╭──

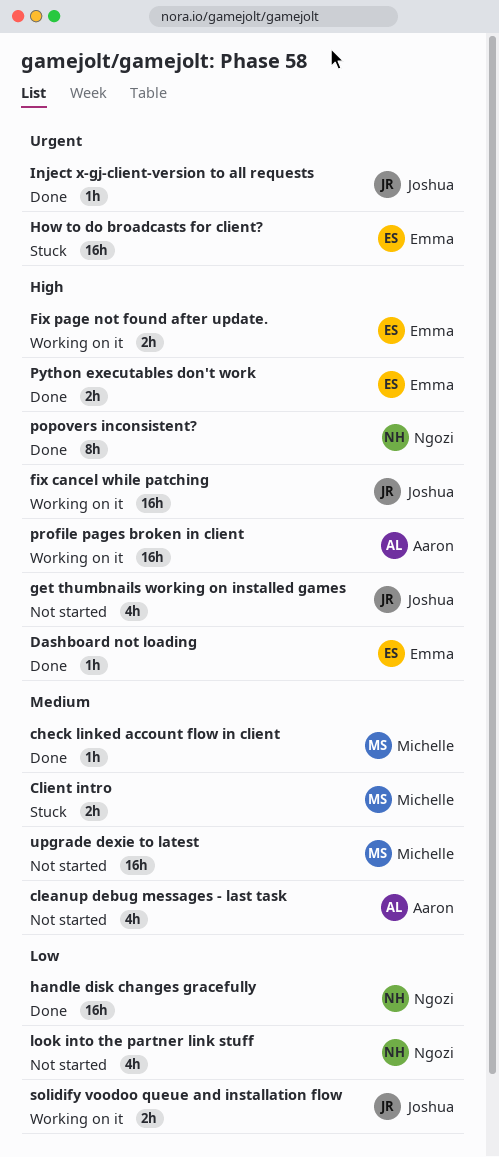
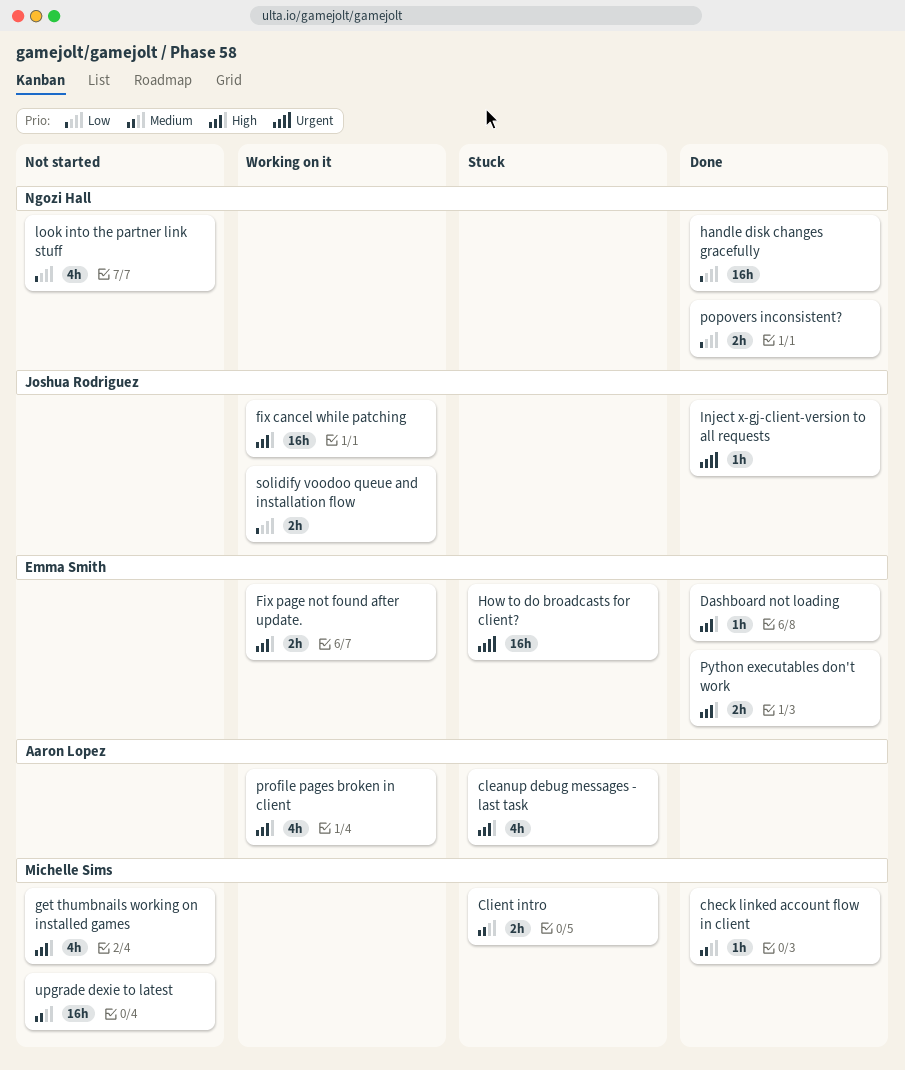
cleanup debug messages - last task, status: Not started -> Stuck
cleanup debug messages - last task, priority: Medium -> High
get thumbnails working on installed games, owner: Joshua Rodriguez -> Michelle Sims
popovers inconsistent?, priority: High -> Low
popovers inconsistent?, estimate: 8h -> 2h
profile pages broken in client, estimate: 16h -> 4h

╰──

> **Activity**
Across the material, report every line that has the word "last".

> **Result of the task**
cleanup debug messages - last task, status: Not started -> Stuck
cleanup debug messages - last task, priority: Medium -> High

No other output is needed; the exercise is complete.